▶ _ASSIGNMENT_: Give the count of lines that hold the word "reset" in this listing, with nothing added.
_ _ _ _ _ _ _
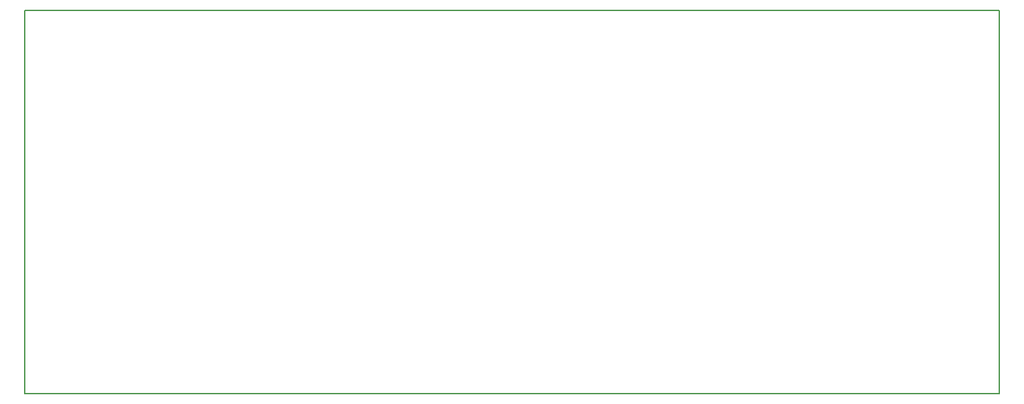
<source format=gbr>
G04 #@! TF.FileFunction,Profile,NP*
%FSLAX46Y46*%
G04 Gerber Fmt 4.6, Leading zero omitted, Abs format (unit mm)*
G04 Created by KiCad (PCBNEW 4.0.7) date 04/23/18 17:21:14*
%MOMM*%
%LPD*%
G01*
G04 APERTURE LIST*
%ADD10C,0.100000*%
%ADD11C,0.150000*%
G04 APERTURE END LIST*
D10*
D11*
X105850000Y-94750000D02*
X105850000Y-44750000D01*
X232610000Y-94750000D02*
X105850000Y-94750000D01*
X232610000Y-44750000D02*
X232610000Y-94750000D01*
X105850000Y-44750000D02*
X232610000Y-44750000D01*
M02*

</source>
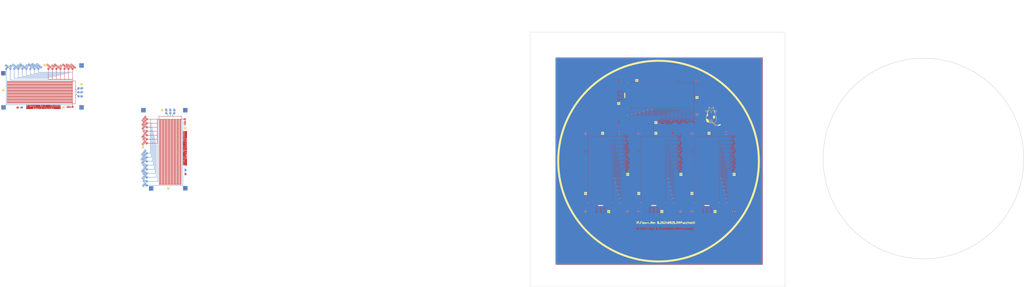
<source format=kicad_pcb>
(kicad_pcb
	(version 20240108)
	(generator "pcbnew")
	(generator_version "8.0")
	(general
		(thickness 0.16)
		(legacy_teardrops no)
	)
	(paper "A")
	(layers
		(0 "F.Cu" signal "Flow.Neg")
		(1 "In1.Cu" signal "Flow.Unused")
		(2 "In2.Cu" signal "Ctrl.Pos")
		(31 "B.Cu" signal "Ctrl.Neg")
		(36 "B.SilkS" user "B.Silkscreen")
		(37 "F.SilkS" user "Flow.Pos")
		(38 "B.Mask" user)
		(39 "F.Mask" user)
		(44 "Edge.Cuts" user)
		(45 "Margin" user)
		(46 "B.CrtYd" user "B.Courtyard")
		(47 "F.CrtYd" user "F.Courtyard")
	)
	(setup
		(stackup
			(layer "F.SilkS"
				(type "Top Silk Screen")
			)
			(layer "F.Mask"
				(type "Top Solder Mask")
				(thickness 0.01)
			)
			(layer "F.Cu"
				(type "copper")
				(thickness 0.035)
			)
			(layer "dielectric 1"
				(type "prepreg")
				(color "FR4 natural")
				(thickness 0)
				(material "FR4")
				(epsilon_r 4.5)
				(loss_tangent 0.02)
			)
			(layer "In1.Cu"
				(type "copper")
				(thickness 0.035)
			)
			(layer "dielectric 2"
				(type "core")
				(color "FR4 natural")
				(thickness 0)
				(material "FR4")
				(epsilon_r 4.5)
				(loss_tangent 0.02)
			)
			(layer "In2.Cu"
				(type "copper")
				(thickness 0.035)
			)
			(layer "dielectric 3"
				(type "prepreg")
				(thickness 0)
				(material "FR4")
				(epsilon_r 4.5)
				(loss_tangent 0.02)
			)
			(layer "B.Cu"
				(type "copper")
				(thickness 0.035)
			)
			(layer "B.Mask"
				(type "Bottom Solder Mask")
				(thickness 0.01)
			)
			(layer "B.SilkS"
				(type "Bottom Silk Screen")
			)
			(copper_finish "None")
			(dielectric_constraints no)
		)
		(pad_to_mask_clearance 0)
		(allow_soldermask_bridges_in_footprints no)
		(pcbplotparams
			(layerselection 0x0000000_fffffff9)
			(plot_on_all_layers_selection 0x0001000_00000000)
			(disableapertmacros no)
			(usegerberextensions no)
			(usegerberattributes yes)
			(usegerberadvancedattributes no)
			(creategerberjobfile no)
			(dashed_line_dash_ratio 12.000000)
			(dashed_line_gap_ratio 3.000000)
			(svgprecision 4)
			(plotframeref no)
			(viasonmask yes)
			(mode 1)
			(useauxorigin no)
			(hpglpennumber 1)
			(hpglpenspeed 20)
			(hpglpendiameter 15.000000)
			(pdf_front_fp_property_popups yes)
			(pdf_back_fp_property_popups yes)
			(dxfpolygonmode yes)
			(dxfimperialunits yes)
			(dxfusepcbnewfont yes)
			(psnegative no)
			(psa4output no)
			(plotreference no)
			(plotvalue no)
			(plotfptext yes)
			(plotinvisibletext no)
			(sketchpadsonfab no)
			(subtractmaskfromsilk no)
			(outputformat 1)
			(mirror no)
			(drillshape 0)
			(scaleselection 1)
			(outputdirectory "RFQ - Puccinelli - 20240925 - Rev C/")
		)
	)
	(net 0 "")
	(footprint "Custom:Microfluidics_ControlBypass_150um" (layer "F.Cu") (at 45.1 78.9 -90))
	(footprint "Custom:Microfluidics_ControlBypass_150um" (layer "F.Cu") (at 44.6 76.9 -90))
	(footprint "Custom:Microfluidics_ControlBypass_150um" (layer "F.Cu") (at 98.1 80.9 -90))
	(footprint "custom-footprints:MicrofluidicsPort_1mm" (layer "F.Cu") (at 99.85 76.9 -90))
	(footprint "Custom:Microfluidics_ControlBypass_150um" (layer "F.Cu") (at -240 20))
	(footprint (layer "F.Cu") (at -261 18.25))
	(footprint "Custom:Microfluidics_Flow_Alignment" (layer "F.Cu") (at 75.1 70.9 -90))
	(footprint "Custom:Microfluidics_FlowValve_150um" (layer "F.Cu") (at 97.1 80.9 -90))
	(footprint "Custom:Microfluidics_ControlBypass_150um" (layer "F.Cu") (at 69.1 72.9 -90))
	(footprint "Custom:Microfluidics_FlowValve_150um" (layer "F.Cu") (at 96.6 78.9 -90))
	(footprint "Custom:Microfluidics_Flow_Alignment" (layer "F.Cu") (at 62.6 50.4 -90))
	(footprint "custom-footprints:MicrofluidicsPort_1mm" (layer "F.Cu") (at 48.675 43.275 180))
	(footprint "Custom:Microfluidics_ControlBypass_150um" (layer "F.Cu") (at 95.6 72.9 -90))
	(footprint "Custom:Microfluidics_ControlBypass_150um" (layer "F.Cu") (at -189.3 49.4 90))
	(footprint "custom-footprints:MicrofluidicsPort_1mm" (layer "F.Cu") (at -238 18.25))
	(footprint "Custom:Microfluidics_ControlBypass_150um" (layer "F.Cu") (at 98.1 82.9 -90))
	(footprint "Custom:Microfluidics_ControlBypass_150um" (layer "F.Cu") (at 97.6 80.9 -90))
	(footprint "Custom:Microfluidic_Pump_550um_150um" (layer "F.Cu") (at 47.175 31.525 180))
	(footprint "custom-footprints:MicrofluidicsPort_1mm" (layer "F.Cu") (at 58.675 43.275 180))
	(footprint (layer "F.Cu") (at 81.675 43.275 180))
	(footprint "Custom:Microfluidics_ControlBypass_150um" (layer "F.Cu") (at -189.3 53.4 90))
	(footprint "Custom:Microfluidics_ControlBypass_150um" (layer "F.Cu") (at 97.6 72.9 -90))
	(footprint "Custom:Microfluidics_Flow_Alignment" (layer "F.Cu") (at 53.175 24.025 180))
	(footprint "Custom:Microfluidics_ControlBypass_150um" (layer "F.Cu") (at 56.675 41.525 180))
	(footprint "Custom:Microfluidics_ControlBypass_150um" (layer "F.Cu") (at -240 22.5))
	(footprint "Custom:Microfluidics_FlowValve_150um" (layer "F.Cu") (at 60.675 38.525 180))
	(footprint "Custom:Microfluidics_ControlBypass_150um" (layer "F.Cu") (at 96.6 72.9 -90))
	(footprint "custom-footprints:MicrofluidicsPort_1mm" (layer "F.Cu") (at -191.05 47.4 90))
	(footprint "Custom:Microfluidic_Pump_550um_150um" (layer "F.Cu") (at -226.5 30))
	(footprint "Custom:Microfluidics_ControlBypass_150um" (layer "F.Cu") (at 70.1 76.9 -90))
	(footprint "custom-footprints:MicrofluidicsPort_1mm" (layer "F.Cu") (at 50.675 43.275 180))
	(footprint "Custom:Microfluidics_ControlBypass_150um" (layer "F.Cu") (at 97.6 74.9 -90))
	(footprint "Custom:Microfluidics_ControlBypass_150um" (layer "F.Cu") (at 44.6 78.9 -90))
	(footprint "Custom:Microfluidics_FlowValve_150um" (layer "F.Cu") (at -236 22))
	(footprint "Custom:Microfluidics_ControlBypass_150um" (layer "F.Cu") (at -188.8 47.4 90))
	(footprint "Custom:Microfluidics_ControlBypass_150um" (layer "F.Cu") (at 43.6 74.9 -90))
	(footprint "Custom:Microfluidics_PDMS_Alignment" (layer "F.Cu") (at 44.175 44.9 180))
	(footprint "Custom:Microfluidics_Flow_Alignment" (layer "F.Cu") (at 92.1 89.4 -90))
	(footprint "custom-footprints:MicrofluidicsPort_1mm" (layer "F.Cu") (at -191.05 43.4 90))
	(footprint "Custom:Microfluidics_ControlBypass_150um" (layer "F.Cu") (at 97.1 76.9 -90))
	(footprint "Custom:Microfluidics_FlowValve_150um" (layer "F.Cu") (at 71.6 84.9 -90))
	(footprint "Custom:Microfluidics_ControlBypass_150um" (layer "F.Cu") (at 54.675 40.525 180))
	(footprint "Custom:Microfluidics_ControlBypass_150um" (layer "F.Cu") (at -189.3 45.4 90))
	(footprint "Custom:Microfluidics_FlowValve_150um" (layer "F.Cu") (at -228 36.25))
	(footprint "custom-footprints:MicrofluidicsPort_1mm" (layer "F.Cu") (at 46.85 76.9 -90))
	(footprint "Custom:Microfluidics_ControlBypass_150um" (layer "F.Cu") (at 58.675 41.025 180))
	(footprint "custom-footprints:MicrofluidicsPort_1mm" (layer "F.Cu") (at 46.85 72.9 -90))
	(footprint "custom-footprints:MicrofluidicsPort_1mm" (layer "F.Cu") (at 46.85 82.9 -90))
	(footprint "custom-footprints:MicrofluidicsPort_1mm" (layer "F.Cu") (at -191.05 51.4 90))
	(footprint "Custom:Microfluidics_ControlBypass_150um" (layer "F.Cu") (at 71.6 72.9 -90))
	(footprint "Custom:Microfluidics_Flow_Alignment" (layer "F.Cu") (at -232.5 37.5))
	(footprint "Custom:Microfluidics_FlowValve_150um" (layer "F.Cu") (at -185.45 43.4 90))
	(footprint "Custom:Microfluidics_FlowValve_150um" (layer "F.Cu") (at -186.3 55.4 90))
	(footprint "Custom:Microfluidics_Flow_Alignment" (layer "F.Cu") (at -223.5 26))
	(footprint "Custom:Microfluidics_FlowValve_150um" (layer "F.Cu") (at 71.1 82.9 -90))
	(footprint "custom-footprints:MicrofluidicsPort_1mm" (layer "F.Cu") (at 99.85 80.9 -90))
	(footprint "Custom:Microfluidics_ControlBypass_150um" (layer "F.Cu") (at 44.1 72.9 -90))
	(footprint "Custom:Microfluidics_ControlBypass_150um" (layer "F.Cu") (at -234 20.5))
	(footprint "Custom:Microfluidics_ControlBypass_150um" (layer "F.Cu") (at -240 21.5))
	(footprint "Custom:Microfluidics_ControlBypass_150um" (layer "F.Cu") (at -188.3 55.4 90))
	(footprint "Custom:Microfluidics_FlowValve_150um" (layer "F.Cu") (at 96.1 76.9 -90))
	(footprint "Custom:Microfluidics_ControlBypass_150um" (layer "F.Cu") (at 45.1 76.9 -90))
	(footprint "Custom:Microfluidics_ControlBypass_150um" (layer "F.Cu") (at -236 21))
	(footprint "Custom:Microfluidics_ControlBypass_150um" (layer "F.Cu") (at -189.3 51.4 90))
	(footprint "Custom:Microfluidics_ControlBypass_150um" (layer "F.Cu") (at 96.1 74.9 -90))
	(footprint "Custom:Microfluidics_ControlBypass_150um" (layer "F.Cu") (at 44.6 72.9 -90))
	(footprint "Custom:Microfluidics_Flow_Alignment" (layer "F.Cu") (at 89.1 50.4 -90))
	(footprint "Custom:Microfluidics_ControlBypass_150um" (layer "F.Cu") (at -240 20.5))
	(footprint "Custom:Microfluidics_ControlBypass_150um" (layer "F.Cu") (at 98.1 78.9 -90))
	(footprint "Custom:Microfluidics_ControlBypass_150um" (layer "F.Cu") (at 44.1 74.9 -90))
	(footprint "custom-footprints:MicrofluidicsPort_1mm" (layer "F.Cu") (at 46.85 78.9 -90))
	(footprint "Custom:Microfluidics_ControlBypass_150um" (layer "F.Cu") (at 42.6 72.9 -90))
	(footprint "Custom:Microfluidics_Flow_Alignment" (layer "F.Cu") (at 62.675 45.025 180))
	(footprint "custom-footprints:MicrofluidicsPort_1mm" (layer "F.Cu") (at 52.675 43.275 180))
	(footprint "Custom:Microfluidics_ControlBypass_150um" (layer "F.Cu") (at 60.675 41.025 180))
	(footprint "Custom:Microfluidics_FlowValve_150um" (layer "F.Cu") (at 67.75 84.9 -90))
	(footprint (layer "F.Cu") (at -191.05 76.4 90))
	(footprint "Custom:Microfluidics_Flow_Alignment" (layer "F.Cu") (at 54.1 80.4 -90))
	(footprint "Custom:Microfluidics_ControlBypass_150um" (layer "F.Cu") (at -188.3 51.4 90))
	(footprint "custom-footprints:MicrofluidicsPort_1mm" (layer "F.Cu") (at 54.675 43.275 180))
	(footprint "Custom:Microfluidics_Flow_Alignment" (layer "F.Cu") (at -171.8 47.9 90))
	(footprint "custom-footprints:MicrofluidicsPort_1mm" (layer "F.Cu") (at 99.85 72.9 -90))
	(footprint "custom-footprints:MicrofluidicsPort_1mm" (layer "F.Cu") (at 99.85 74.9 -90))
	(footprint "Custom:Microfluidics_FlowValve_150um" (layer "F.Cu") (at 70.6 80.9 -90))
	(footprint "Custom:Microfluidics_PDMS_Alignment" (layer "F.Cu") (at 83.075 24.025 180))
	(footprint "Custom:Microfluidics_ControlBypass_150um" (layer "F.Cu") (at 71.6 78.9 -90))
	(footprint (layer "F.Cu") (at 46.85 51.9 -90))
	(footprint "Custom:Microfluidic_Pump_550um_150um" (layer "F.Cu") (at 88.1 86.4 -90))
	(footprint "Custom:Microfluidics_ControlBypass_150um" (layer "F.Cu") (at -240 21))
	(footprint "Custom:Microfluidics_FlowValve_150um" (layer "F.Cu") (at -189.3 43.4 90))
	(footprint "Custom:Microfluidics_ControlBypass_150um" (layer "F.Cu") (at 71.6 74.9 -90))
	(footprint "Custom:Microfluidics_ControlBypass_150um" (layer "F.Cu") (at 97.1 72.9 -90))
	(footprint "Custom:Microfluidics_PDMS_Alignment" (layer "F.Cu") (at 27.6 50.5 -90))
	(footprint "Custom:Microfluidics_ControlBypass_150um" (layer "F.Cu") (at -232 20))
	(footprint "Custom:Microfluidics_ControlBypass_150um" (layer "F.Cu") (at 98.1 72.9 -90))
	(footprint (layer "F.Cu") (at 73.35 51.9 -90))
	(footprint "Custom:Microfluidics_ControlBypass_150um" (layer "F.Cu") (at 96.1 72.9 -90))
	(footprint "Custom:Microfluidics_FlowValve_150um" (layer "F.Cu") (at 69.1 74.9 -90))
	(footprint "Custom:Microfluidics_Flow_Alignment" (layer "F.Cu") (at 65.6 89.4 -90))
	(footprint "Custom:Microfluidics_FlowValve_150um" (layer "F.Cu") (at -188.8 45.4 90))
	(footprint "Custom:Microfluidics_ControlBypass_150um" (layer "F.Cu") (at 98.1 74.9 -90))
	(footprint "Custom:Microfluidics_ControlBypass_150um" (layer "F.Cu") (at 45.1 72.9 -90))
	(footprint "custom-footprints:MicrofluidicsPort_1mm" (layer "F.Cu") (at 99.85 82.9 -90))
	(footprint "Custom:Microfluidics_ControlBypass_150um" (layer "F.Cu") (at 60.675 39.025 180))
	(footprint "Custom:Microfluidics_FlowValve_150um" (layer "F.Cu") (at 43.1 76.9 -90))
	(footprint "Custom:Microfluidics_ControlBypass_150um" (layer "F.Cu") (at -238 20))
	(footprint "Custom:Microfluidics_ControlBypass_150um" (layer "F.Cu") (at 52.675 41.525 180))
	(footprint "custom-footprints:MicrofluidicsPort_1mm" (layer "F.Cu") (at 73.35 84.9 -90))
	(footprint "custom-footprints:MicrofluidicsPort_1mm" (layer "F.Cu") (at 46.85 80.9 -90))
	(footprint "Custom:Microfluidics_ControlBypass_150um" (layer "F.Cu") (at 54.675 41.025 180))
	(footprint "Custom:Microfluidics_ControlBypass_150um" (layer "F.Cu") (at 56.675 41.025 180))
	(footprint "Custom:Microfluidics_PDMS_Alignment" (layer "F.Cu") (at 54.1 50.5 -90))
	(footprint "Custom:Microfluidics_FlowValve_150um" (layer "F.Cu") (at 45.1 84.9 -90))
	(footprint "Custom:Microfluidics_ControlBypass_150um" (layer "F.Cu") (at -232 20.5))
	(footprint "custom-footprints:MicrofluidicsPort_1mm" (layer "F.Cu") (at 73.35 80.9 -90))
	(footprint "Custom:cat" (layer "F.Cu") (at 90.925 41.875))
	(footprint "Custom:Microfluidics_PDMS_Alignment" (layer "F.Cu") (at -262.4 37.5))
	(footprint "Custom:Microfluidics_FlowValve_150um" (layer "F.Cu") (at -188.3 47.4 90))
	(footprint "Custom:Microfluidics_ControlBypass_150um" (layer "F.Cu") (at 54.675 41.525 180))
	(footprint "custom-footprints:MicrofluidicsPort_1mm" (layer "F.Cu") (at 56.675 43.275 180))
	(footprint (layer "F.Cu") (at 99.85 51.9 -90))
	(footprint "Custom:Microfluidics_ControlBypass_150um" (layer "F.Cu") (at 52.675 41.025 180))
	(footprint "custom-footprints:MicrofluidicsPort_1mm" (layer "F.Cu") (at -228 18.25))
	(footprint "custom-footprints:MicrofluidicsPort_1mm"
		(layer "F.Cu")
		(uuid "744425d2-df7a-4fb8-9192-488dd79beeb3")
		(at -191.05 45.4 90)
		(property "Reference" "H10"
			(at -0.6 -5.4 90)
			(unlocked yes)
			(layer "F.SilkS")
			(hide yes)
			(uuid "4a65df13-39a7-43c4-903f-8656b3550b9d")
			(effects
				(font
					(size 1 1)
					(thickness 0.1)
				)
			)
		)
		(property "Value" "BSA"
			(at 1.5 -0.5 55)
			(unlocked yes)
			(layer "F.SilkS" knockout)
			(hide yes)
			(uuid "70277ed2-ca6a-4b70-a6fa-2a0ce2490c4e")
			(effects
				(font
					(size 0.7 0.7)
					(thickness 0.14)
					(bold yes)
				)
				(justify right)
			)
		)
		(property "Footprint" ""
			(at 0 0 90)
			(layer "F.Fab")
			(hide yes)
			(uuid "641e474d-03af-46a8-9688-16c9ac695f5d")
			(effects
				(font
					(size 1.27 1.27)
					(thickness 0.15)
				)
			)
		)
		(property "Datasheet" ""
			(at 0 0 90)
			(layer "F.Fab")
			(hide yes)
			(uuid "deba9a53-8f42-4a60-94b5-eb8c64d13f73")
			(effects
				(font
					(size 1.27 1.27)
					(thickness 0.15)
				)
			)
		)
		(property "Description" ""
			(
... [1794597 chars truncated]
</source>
_ _ _ _ _ _ _
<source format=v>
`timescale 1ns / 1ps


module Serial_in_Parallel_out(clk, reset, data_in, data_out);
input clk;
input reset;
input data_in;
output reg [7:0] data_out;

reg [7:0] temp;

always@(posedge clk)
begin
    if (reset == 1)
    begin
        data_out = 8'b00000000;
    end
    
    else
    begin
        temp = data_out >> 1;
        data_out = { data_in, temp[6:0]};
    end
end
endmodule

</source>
_ _ _ _ _ _ _
▶ _WRITTEN ANSWER_: 3